Andreas Gehrlach, 1981 geboren, studierte Literaturwissenschaft und Geschichte in Tübingen und ist Wissenschafter am Institut für Kulturwissenschaft der Humboldt-Universität zu Berlin. Er schrieb seine Doktorarbeit über Diebstahlserzählungen als Gründungsmythen an der Friedrich Schlegel Graduiertenschule der Freien Universität Berlin und in Tübingen im Rahmen eines DFG-Forschungsprojekts zur Kulturgeschichte des Diebstahls.
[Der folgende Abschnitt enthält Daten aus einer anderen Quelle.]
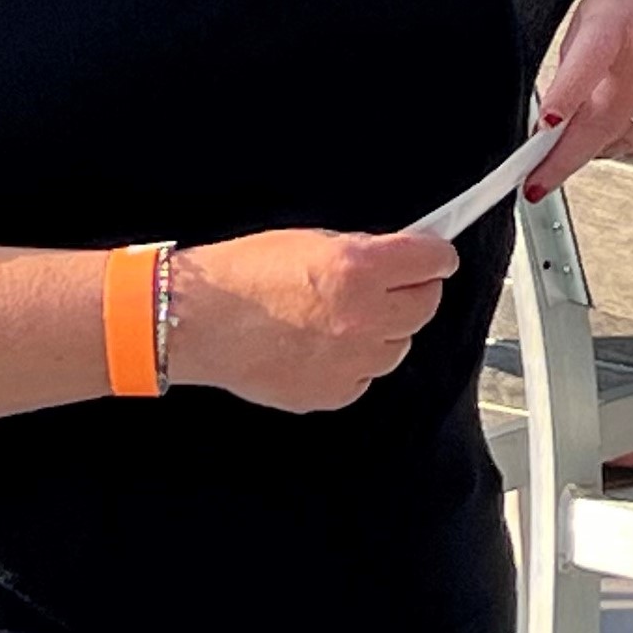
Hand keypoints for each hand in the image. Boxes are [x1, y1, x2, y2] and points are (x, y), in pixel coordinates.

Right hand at [172, 228, 458, 413]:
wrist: (196, 320)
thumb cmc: (243, 273)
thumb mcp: (312, 240)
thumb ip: (367, 251)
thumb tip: (407, 256)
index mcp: (359, 269)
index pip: (436, 261)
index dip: (435, 255)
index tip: (433, 255)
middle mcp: (364, 317)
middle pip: (426, 305)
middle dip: (413, 290)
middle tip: (388, 283)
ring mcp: (351, 361)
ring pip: (400, 344)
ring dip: (385, 328)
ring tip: (342, 316)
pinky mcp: (334, 392)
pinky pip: (367, 375)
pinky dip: (356, 361)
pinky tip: (322, 344)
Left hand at [527, 0, 632, 195]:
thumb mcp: (587, 19)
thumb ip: (570, 70)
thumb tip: (551, 127)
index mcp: (614, 22)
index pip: (588, 63)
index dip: (565, 97)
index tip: (545, 127)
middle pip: (604, 121)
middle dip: (563, 159)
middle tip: (538, 182)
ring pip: (625, 141)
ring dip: (597, 145)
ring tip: (592, 120)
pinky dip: (632, 146)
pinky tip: (624, 127)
Er ist Organisator der Vorlesungsreihe Psychoanalytische Kulturwissenschaft in Berlin und Mitherausgeber der Buchreihe Undisziplinierte Bücher bei De Gruyter.

Als Gastwissenschafter hielt er sich an der University of Chicago und an der University of Cambridge auf. Seine Forschung beschäftigt sich mit modernen und antiken Kulturtheorien und umkreist prekäre, kriminelle und politische Ökonomien. Insbesondere Fragen des Eigentums, des Mythos und der Utopie und Fragen nach der Legitimierung und Kritik von Herrschaft sind für ihn relevant.

 



Publikationen

Das verschachtelte Ich. Individualräume des Eigentums, Berlin 2020; „Die Macht, die im Schatten liegt. Elemente einer kynisch-performativen Philosophie der Wahrheitsverdunkelung“, in: Zeitschrift für Kulturphilosophie 2/2016, S. 367–392; Diebe. Die heimliche Aneignung als Ursprungserzählung in Literatur, Philosophie und Mythos, Paderborn 2016.

 



09 November 2020
18:15
  • Lecture
IFK@Zoom
Andreas Gehrlach

IFK_LIVE: „Knie nieder, beweg die Lippen zum Gebet, und du wirst glauben!“ Die Kulturgeschichte des Kniefalls

Das Knien ist eine der wichtigsten Gesten zur Hierarchieherstellung – aber ist sie nur das? Im Knien geschieht immer auch ein Lernprozess, in dem Hierarchien überhaupt erst sichtbar gemacht, aber gleichzeitig auch verinnerlicht werden. Die Kulturgeschichte des Kniens ist so alt wie unerforscht, und sie nimmt ausgesprochen unerwartete Wendungen.